The ECM algorithm does not work for all patterns of missing values. Although it works in most cases, it can fail to converge if the covariance becomes singular. If this occurs, plots of the log-likelihood function tend to have a constant upward slope over many iterations as the log of the negative determinant of the covariance goes to zero. In some cases, the objective fails to converge due to machine precision errors. No general theory of missing data patterns exists to determine these cases. An example of a known failure occurs when two time series are proportional wherever both series contain nonmissing values.

## References

[1] Little, Roderick J. A. and Donald B. Rubin.
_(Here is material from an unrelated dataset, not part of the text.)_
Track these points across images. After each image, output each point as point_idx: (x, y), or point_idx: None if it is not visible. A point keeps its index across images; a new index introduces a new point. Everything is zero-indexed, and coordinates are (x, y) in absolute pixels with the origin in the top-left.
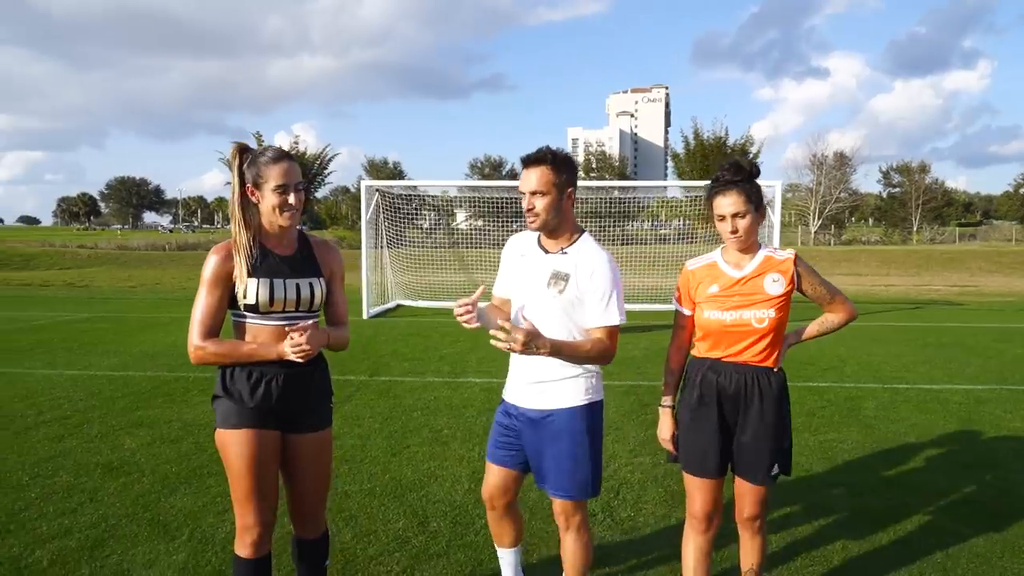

Statistical Analysis with Missing Data. 2nd Edition. John Wiley & Sons, Inc., 2002.

[2] Meng, Xiao-Li and Donald B. Rubin. “Maximum Likelihood Estimation via the ECM Algorithm.” Biometrika. Vol. 80, No. 2, 1993, pp. 267–278.

[3] Sexton, Joe and Anders Rygh Swensen. “ECM Algorithms that Converge at the Rate of EM.” Biometrika. Vol. 87, No. 3, 2000, pp. 651–662.

[4] Dempster, A. P., N. M. Laird, and Donald B. Rubin. “Maximum Likelihood from Incomplete Data via the EM Algorithm.” Journal of the Royal Statistical Society. Series B, Vol. 39, No. 1, 1977, pp. 1–37.